AIM OF THE TASK – Could you change every "Required" to "Mandatory" in the rows below, keep everything else unchanged, and leave the pictures out of your answer?

Transcribed page contents:
════════════════

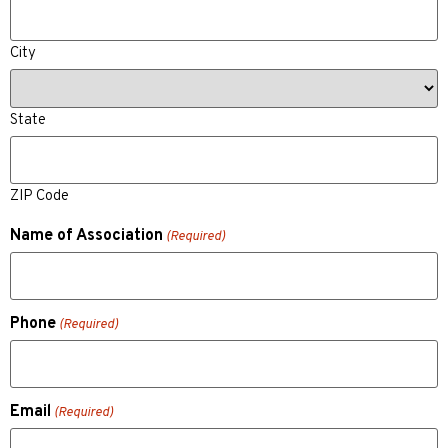
City
State
ZIP Code
Name of Association
(Required)
Phone
(Required)
Email
(Required)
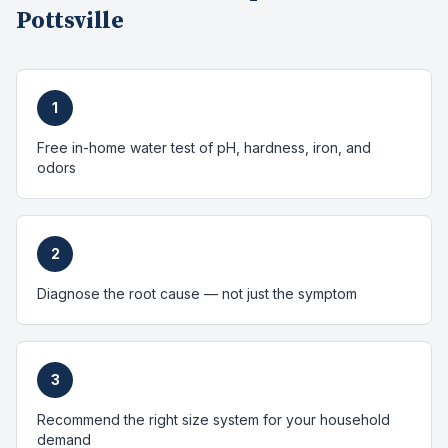
Pottsville
1
Free in-home water test of pH, hardness, iron, and
odors
2
Diagnose the root cause — not just the symptom
3
Recommend the right size system for your household
demand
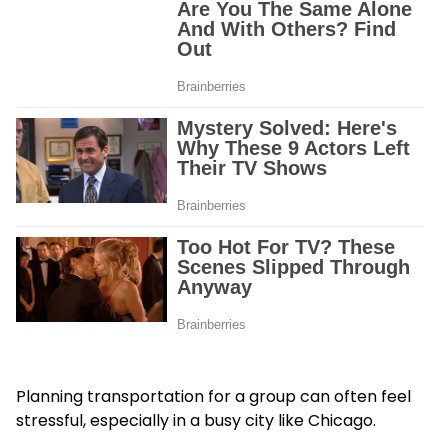
Planning transportation for a group can often feel
stressful, especially in a busy city like Chicago.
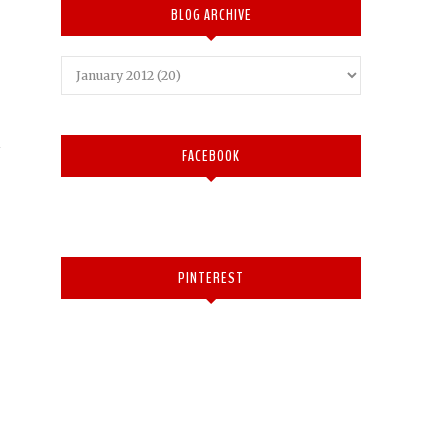
BLOG ARCHIVE
FACEBOOK
PINTEREST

════════════════

RESPONSE –
City
State
ZIP Code
Name of Association
(Mandatory)
Phone
(Mandatory)
Email
(Mandatory)
Pottsville
1
Free in-home water test of pH, hardness, iron, and
odors
2
Diagnose the root cause — not just the symptom
3
Recommend the right size system for your household
demand
Planning transportation for a group can often feel
stressful, especially in a busy city like Chicago.
BLOG ARCHIVE
FACEBOOK
PINTEREST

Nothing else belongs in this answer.